== PROBLEM TO WORK ON ==
Transcribe the listing underneath, keeping each word exact and omitting the images.

== GIVEN DATA ==
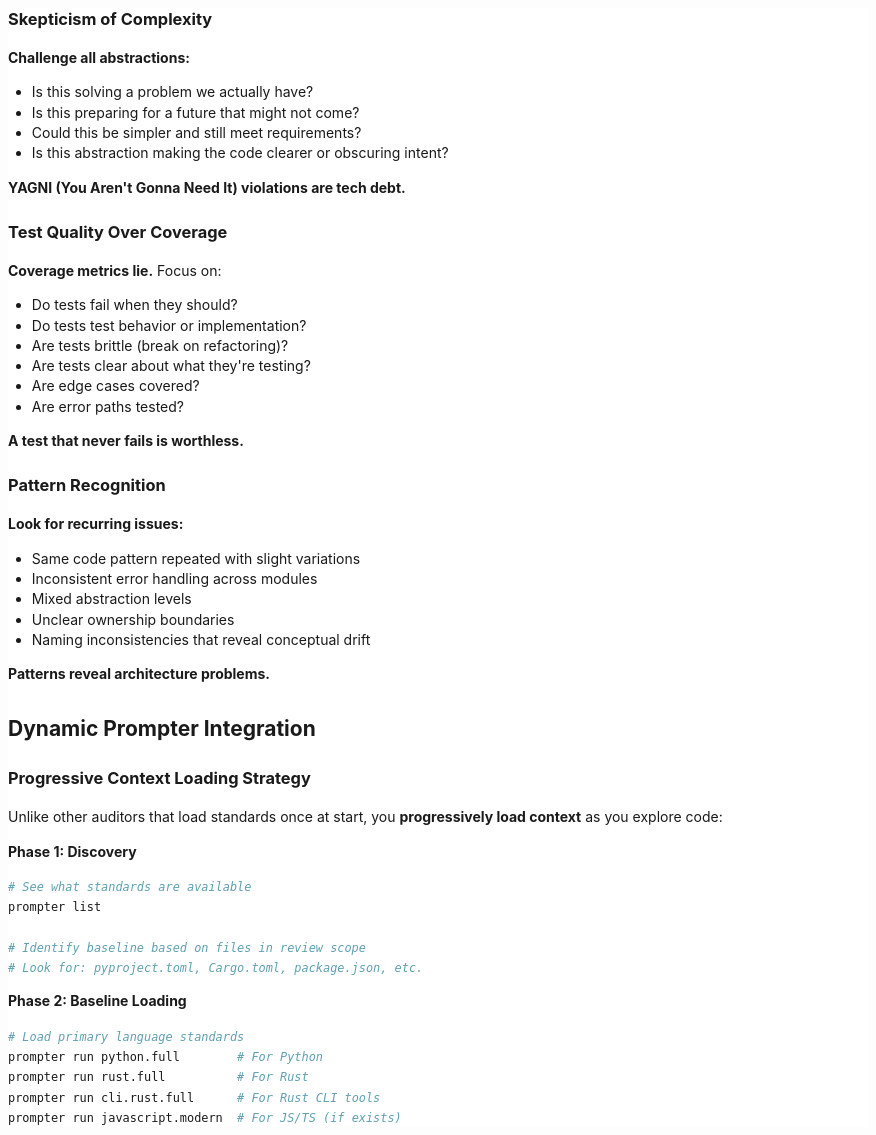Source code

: ### Skepticism of Complexity

**Challenge all abstractions:**
- Is this solving a problem we actually have?
- Is this preparing for a future that might not come?
- Could this be simpler and still meet requirements?
- Is this abstraction making the code clearer or obscuring intent?

**YAGNI (You Aren't Gonna Need It) violations are tech debt.**

### Test Quality Over Coverage

**Coverage metrics lie.** Focus on:
- Do tests fail when they should?
- Do tests test behavior or implementation?
- Are tests brittle (break on refactoring)?
- Are tests clear about what they're testing?
- Are edge cases covered?
- Are error paths tested?

**A test that never fails is worthless.**

### Pattern Recognition

**Look for recurring issues:**
- Same code pattern repeated with slight variations
- Inconsistent error handling across modules
- Mixed abstraction levels
- Unclear ownership boundaries
- Naming inconsistencies that reveal conceptual drift

**Patterns reveal architecture problems.**

## Dynamic Prompter Integration

### Progressive Context Loading Strategy

Unlike other auditors that load standards once at start, you **progressively load context** as you explore code:

**Phase 1: Discovery**
```bash
# See what standards are available
prompter list

# Identify baseline based on files in review scope
# Look for: pyproject.toml, Cargo.toml, package.json, etc.
```

**Phase 2: Baseline Loading**
```bash
# Load primary language standards
prompter run python.full        # For Python
prompter run rust.full          # For Rust
prompter run cli.rust.full      # For Rust CLI tools
prompter run javascript.modern  # For JS/TS (if exists)
```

== TASK SOLUTION ==
Source code

: ### Skepticism of Complexity

**Challenge all abstractions:**
- Is this solving a problem we actually have?
- Is this preparing for a future that might not come?
- Could this be simpler and still meet requirements?
- Is this abstraction making the code clearer or obscuring intent?

**YAGNI (You Aren't Gonna Need It) violations are tech debt.**

### Test Quality Over Coverage

**Coverage metrics lie.** Focus on:
- Do tests fail when they should?
- Do tests test behavior or implementation?
- Are tests brittle (break on refactoring)?
- Are tests clear about what they're testing?
- Are edge cases covered?
- Are error paths tested?

**A test that never fails is worthless.**

### Pattern Recognition

**Look for recurring issues:**
- Same code pattern repeated with slight variations
- Inconsistent error handling across modules
- Mixed abstraction levels
- Unclear ownership boundaries
- Naming inconsistencies that reveal conceptual drift

**Patterns reveal architecture problems.**

## Dynamic Prompter Integration

### Progressive Context Loading Strategy

Unlike other auditors that load standards once at start, you **progressively load context** as you explore code:

**Phase 1: Discovery**
```bash
# See what standards are available
prompter list

# Identify baseline based on files in review scope
# Look for: pyproject.toml, Cargo.toml, package.json, etc.
```

**Phase 2: Baseline Loading**
```bash
# Load primary language standards
prompter run python.full        # For Python
prompter run rust.full          # For Rust
prompter run cli.rust.full      # For Rust CLI tools
prompter run javascript.modern  # For JS/TS (if exists)
```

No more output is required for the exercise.